_Entries supplied:_
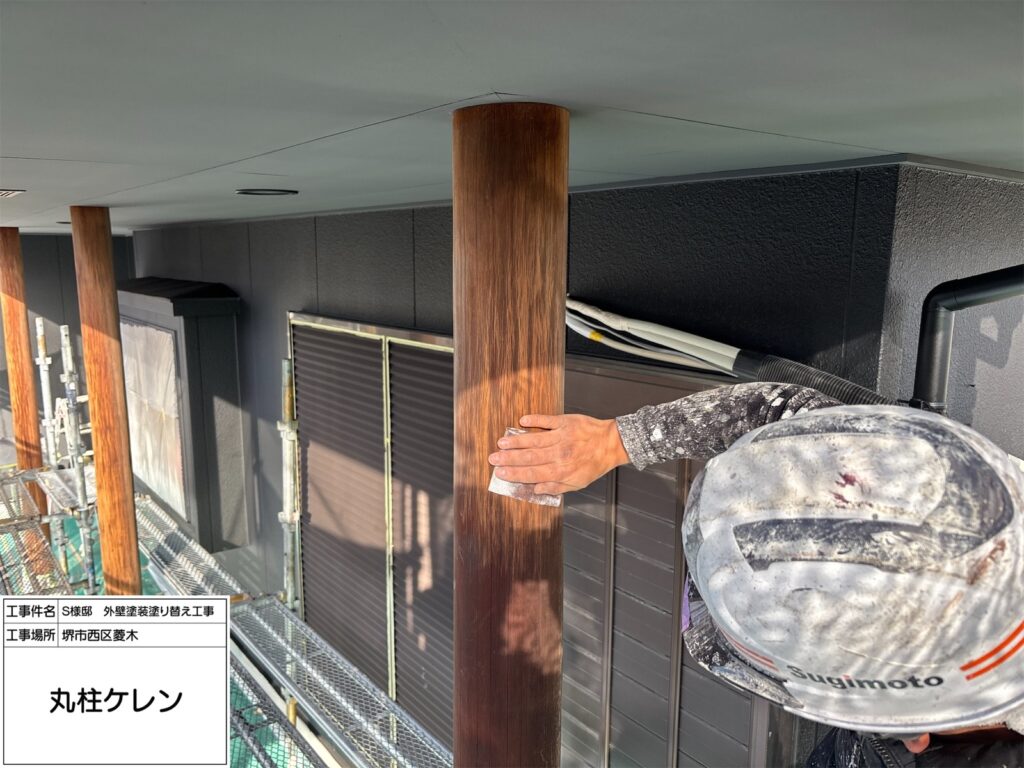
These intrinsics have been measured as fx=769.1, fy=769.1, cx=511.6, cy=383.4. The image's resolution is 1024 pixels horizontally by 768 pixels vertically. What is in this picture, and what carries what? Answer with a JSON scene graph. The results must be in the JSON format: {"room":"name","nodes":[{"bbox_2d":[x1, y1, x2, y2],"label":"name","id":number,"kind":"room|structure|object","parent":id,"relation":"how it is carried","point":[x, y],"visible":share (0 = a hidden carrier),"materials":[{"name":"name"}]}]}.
{"room":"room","nodes":[
{"label":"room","id":0,"kind":"room"},
{"bbox_2d":[0,232,132,460],"label":"back wall","id":1,"kind":"structure","parent":0,"point":[34,282],"materials":[{"name":"grey"}]},
{"bbox_2d":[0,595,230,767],"label":"information board","id":2,"kind":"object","parent":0,"point":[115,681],"visible":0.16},
{"bbox_2d":[131,493,258,601],"label":"scaffold walkway","id":3,"kind":"object","parent":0,"point":[162,543],"visible":0.47,"materials":[{"name":"metal"}]},
{"bbox_2d":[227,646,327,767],"label":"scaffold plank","id":4,"kind":"object","parent":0,"point":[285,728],"visible":0.62,"materials":[{"name":"silver metal"}]},
{"bbox_2d":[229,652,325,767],"label":"green safety net","id":5,"kind":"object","parent":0,"point":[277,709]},
{"bbox_2d":[0,0,1022,237],"label":"ceiling","id":6,"kind":"structure","parent":0,"point":[41,153],"materials":[{"name":"paint"}]},
{"bbox_2d":[0,188,25,197],"label":"ceiling vent","id":7,"kind":"object","parent":6,"relation":"in","point":[3,192],"visible":0.99,"materials":[{"name":"white metal"}]},
{"bbox_2d":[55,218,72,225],"label":"recessed light","id":8,"kind":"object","parent":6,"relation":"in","point":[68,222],"visible":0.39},
{"bbox_2d":[236,188,298,196],"label":"recessed light","id":9,"kind":"object","parent":6,"relation":"in","point":[251,192],"visible":0.97,"materials":[{"name":"black"}]},
{"bbox_2d":[129,174,932,767],"label":"house wall","id":10,"kind":"structure","parent":0,"point":[342,274],"materials":[{"name":"paint"}]},
{"bbox_2d":[119,316,186,517],"label":"window","id":11,"kind":"structure","parent":10,"relation":"attached to","point":[172,381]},
{"bbox_2d":[287,313,455,746],"label":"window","id":12,"kind":"structure","parent":10,"relation":"in","point":[359,338],"materials":[{"name":"brown metal"}]},
{"bbox_2d":[565,297,740,376],"label":"cable bundle","id":13,"kind":"object","parent":10,"relation":"attached to","point":[577,308],"visible":0.73,"materials":[{"name":"white plastic"}]},
{"bbox_2d":[559,350,779,767],"label":"louvered shutter","id":14,"kind":"object","parent":10,"relation":"attached to","point":[668,612],"visible":0.59,"materials":[{"name":"grey"}]},
{"bbox_2d":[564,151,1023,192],"label":"ceiling trim","id":15,"kind":"structure","parent":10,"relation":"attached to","point":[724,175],"materials":[{"name":"grey"}]},
{"bbox_2d":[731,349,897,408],"label":"flexible conduit","id":16,"kind":"object","parent":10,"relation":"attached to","point":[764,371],"visible":0.42,"materials":[{"name":"black plastic"}]},
{"bbox_2d":[880,165,1023,454],"label":"side wall","id":17,"kind":"structure","parent":0,"point":[991,373],"materials":[{"name":"grey paint"}]},
{"bbox_2d":[910,264,1023,411],"label":"black pipe","id":18,"kind":"object","parent":17,"relation":"attached to","point":[984,289],"visible":0.57,"materials":[{"name":"black plastic"}]},
{"label":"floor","id":19,"kind":"structure","parent":0,"visible":0},
{"bbox_2d":[0,229,45,524],"label":"wooden post","id":20,"kind":"object","parent":19,"relation":"on","point":[18,323],"visible":0.68,"materials":[{"name":"brown wood"}]},
{"bbox_2d":[34,319,65,465],"label":"scaffold pole","id":21,"kind":"object","parent":19,"relation":"on","point":[41,328],"visible":0.73,"materials":[{"name":"metal"}]},
{"bbox_2d":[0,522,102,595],"label":"green safety net","id":22,"kind":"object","parent":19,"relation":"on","point":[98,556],"visible":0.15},
{"bbox_2d":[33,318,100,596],"label":"scaffold","id":23,"kind":"object","parent":19,"relation":"on","point":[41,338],"visible":0.66,"materials":[{"name":"metal"}]},
{"bbox_2d":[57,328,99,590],"label":"scaffold pole","id":24,"kind":"object","parent":19,"relation":"on","point":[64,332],"visible":0.85,"materials":[{"name":"metal"}]},
{"bbox_2d":[0,468,74,594],"label":"scaffold platform","id":25,"kind":"object","parent":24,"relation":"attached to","point":[45,549],"visible":0.62,"materials":[{"name":"metal"}]},
{"bbox_2d":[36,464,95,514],"label":"scaffold platform","id":26,"kind":"object","parent":24,"relation":"attached to","point":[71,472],"visible":0.44,"materials":[{"name":"metal"}]},
{"bbox_2d":[70,203,141,599],"label":"wooden post","id":27,"kind":"object","parent":19,"relation":"on","point":[130,504],"visible":0.83,"materials":[{"name":"brown wood"}]},
{"bbox_2d":[277,357,301,612],"label":"scaffold pole","id":28,"kind":"object","parent":19,"relation":"on","point":[287,399],"visible":0.69,"materials":[{"name":"metal"}]},
{"bbox_2d":[230,596,449,767],"label":"scaffold walkway","id":29,"kind":"object","parent":28,"relation":"attached to","point":[297,622],"visible":0.9,"materials":[{"name":"grey metal"}]},
{"bbox_2d":[451,104,568,765],"label":"wooden post","id":30,"kind":"structure","parent":19,"relation":"on","point":[478,237],"materials":[{"name":"brown wood"}]},
{"bbox_2d":[493,380,1023,767],"label":"person","id":31,"kind":"object","parent":19,"relation":"on","point":[912,747],"visible":0.76},
{"bbox_2d":[487,426,561,507],"label":"sandpaper","id":32,"kind":"object","parent":31,"relation":"in","point":[541,502],"visible":0.31,"materials":[{"name":"white paper"}]}
]}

_Work to be completed:_
Write each entry again exactly, minus any images.

_Your response:_
These intrinsics have been measured as fx=769.1, fy=769.1, cx=511.6, cy=383.4. The image's resolution is 1024 pixels horizontally by 768 pixels vertically. What is in this picture, and what carries what? Answer with a JSON scene graph. The results must be in the JSON format: {"room":"name","nodes":[{"bbox_2d":[x1, y1, x2, y2],"label":"name","id":number,"kind":"room|structure|object","parent":id,"relation":"how it is carried","point":[x, y],"visible":share (0 = a hidden carrier),"materials":[{"name":"name"}]}]}.
{"room":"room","nodes":[
{"label":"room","id":0,"kind":"room"},
{"bbox_2d":[0,232,132,460],"label":"back wall","id":1,"kind":"structure","parent":0,"point":[34,282],"materials":[{"name":"grey"}]},
{"bbox_2d":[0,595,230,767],"label":"information board","id":2,"kind":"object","parent":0,"point":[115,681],"visible":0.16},
{"bbox_2d":[131,493,258,601],"label":"scaffold walkway","id":3,"kind":"object","parent":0,"point":[162,543],"visible":0.47,"materials":[{"name":"metal"}]},
{"bbox_2d":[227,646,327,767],"label":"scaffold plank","id":4,"kind":"object","parent":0,"point":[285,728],"visible":0.62,"materials":[{"name":"silver metal"}]},
{"bbox_2d":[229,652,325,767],"label":"green safety net","id":5,"kind":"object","parent":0,"point":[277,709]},
{"bbox_2d":[0,0,1022,237],"label":"ceiling","id":6,"kind":"structure","parent":0,"point":[41,153],"materials":[{"name":"paint"}]},
{"bbox_2d":[0,188,25,197],"label":"ceiling vent","id":7,"kind":"object","parent":6,"relation":"in","point":[3,192],"visible":0.99,"materials":[{"name":"white metal"}]},
{"bbox_2d":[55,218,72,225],"label":"recessed light","id":8,"kind":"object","parent":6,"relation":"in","point":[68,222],"visible":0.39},
{"bbox_2d":[236,188,298,196],"label":"recessed light","id":9,"kind":"object","parent":6,"relation":"in","point":[251,192],"visible":0.97,"materials":[{"name":"black"}]},
{"bbox_2d":[129,174,932,767],"label":"house wall","id":10,"kind":"structure","parent":0,"point":[342,274],"materials":[{"name":"paint"}]},
{"bbox_2d":[119,316,186,517],"label":"window","id":11,"kind":"structure","parent":10,"relation":"attached to","point":[172,381]},
{"bbox_2d":[287,313,455,746],"label":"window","id":12,"kind":"structure","parent":10,"relation":"in","point":[359,338],"materials":[{"name":"brown metal"}]},
{"bbox_2d":[565,297,740,376],"label":"cable bundle","id":13,"kind":"object","parent":10,"relation":"attached to","point":[577,308],"visible":0.73,"materials":[{"name":"white plastic"}]},
{"bbox_2d":[559,350,779,767],"label":"louvered shutter","id":14,"kind":"object","parent":10,"relation":"attached to","point":[668,612],"visible":0.59,"materials":[{"name":"grey"}]},
{"bbox_2d":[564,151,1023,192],"label":"ceiling trim","id":15,"kind":"structure","parent":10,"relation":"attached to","point":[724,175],"materials":[{"name":"grey"}]},
{"bbox_2d":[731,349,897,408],"label":"flexible conduit","id":16,"kind":"object","parent":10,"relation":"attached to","point":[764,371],"visible":0.42,"materials":[{"name":"black plastic"}]},
{"bbox_2d":[880,165,1023,454],"label":"side wall","id":17,"kind":"structure","parent":0,"point":[991,373],"materials":[{"name":"grey paint"}]},
{"bbox_2d":[910,264,1023,411],"label":"black pipe","id":18,"kind":"object","parent":17,"relation":"attached to","point":[984,289],"visible":0.57,"materials":[{"name":"black plastic"}]},
{"label":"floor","id":19,"kind":"structure","parent":0,"visible":0},
{"bbox_2d":[0,229,45,524],"label":"wooden post","id":20,"kind":"object","parent":19,"relation":"on","point":[18,323],"visible":0.68,"materials":[{"name":"brown wood"}]},
{"bbox_2d":[34,319,65,465],"label":"scaffold pole","id":21,"kind":"object","parent":19,"relation":"on","point":[41,328],"visible":0.73,"materials":[{"name":"metal"}]},
{"bbox_2d":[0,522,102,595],"label":"green safety net","id":22,"kind":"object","parent":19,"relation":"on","point":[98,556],"visible":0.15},
{"bbox_2d":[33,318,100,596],"label":"scaffold","id":23,"kind":"object","parent":19,"relation":"on","point":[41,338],"visible":0.66,"materials":[{"name":"metal"}]},
{"bbox_2d":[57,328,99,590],"label":"scaffold pole","id":24,"kind":"object","parent":19,"relation":"on","point":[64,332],"visible":0.85,"materials":[{"name":"metal"}]},
{"bbox_2d":[0,468,74,594],"label":"scaffold platform","id":25,"kind":"object","parent":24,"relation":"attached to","point":[45,549],"visible":0.62,"materials":[{"name":"metal"}]},
{"bbox_2d":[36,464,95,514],"label":"scaffold platform","id":26,"kind":"object","parent":24,"relation":"attached to","point":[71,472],"visible":0.44,"materials":[{"name":"metal"}]},
{"bbox_2d":[70,203,141,599],"label":"wooden post","id":27,"kind":"object","parent":19,"relation":"on","point":[130,504],"visible":0.83,"materials":[{"name":"brown wood"}]},
{"bbox_2d":[277,357,301,612],"label":"scaffold pole","id":28,"kind":"object","parent":19,"relation":"on","point":[287,399],"visible":0.69,"materials":[{"name":"metal"}]},
{"bbox_2d":[230,596,449,767],"label":"scaffold walkway","id":29,"kind":"object","parent":28,"relation":"attached to","point":[297,622],"visible":0.9,"materials":[{"name":"grey metal"}]},
{"bbox_2d":[451,104,568,765],"label":"wooden post","id":30,"kind":"structure","parent":19,"relation":"on","point":[478,237],"materials":[{"name":"brown wood"}]},
{"bbox_2d":[493,380,1023,767],"label":"person","id":31,"kind":"object","parent":19,"relation":"on","point":[912,747],"visible":0.76},
{"bbox_2d":[487,426,561,507],"label":"sandpaper","id":32,"kind":"object","parent":31,"relation":"in","point":[541,502],"visible":0.31,"materials":[{"name":"white paper"}]}
]}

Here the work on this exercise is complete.